Extracted page text data
───

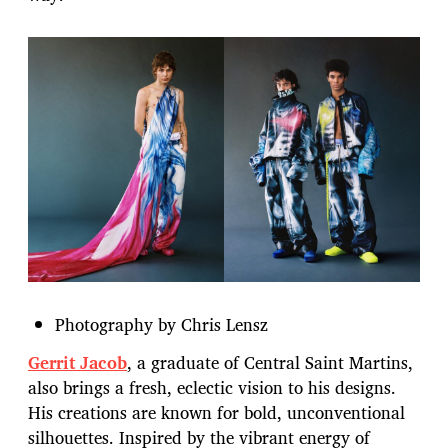
Photography by Chris Lensz
Gerrit Jacob
, a graduate of Central Saint Martins,
also brings a fresh, eclectic vision to his designs.
His creations are known for bold, unconventional
silhouettes. Inspired by the vibrant energy of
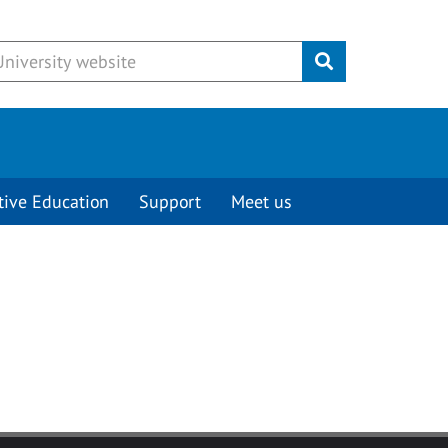
Submit
tive Education
Support
Meet us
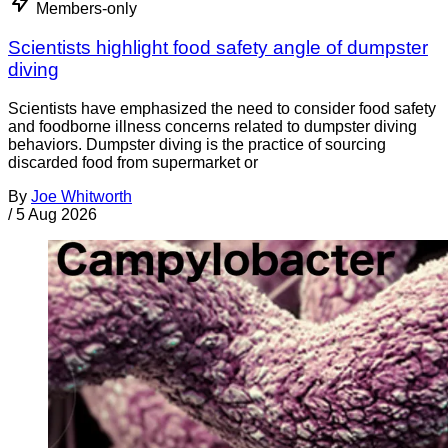
Members-only
Scientists highlight food safety angle of dumpster
diving
Scientists have emphasized the need to consider food safety
and foodborne illness concerns related to dumpster diving
behaviors. Dumpster diving is the practice of sourcing
discarded food from supermarket or
By
Joe Whitworth
/
5 Aug 2026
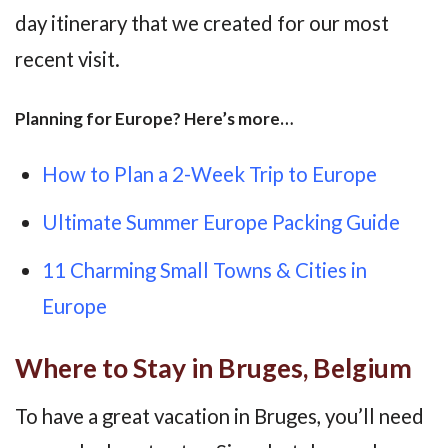
day itinerary that we created for our most
recent visit.
Planning for Europe? Here’s more…
How to Plan a 2-Week Trip to Europe
Ultimate Summer Europe Packing Guide
11 Charming Small Towns & Cities in
Europe
Where to Stay in Bruges, Belgium
To have a great vacation in Bruges, you’ll need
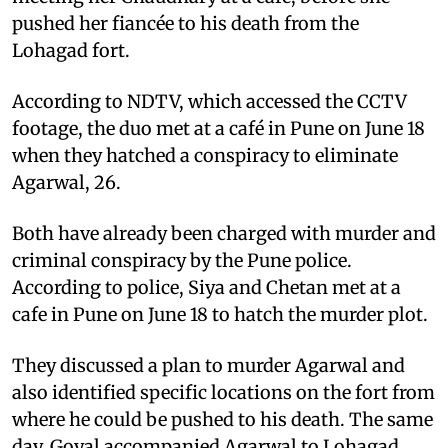
pushed her fiancée to his death from the
Lohagad fort.
According to NDTV, which accessed the CCTV
footage, the duo met at a café in Pune on June 18
when they hatched a conspiracy to eliminate
Agarwal, 26.
Both have already been charged with murder and
criminal conspiracy by the Pune police.
According to police, Siya and Chetan met at a
cafe in Pune on June 18 to hatch the murder plot.
They discussed a plan to murder Agarwal and
also identified specific locations on the fort from
where he could be pushed to his death. The same
day, Goyal accompanied Agarwal to Lohagad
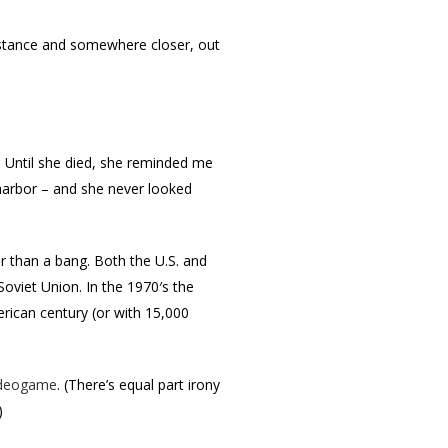
 distance and somewhere closer, out
. Until she died, she reminded me
 harbor – and she never looked
 than a bang. Both the U.S. and
Soviet Union. In the 1970′s the
erican century (or with 15,000
ideogame
. (There’s equal part irony
)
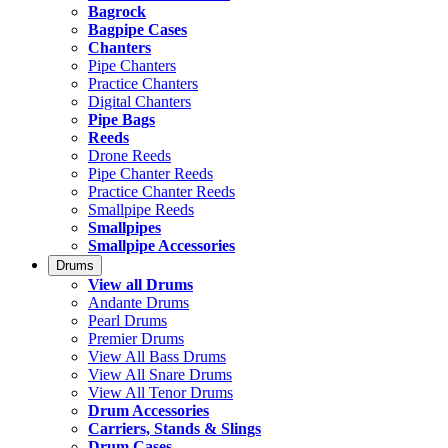
Bagrock
Bagpipe Cases
Chanters
Pipe Chanters
Practice Chanters
Digital Chanters
Pipe Bags
Reeds
Drone Reeds
Pipe Chanter Reeds
Practice Chanter Reeds
Smallpipe Reeds
Smallpipes
Smallpipe Accessories
Drums
View all Drums
Andante Drums
Pearl Drums
Premier Drums
View All Bass Drums
View All Snare Drums
View All Tenor Drums
Drum Accessories
Carriers, Stands & Slings
Drum Cases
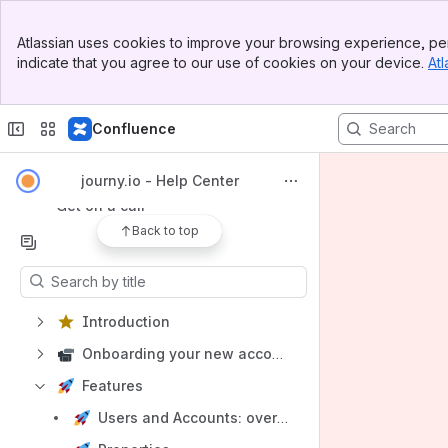
Banner
Atlassian uses cookies to improve your browsing experience, per
Top Bar
Shortcuts
indicate that you agree to our use of cookies on your device.
Atl
Sidebar
Try it free
Main Content
Book a demo
Confluence
AI assistant
Contact support
journy.io - Help Center
Get on a call
Back to top
Content
Results will update as you type.
Introduction
Onboarding your new account
Features
Users and Accounts: overview, management & 360 view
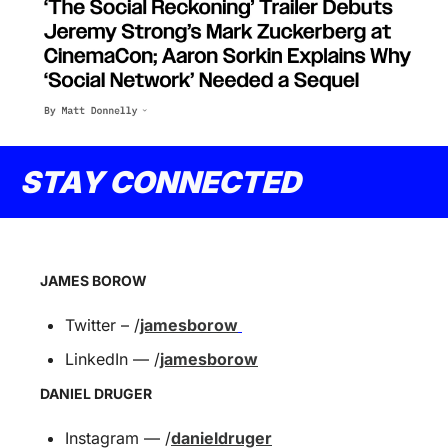
STAY CONNECTED
JAMES BOROW
Twitter – /
jamesborow
LinkedIn — /
jamesborow
DANIEL DRUGER
Instagram — /
danieldruger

───

Request: Going through the data above, count the lines where the string "pushed" appears, and answer with only that number.

Output below: 2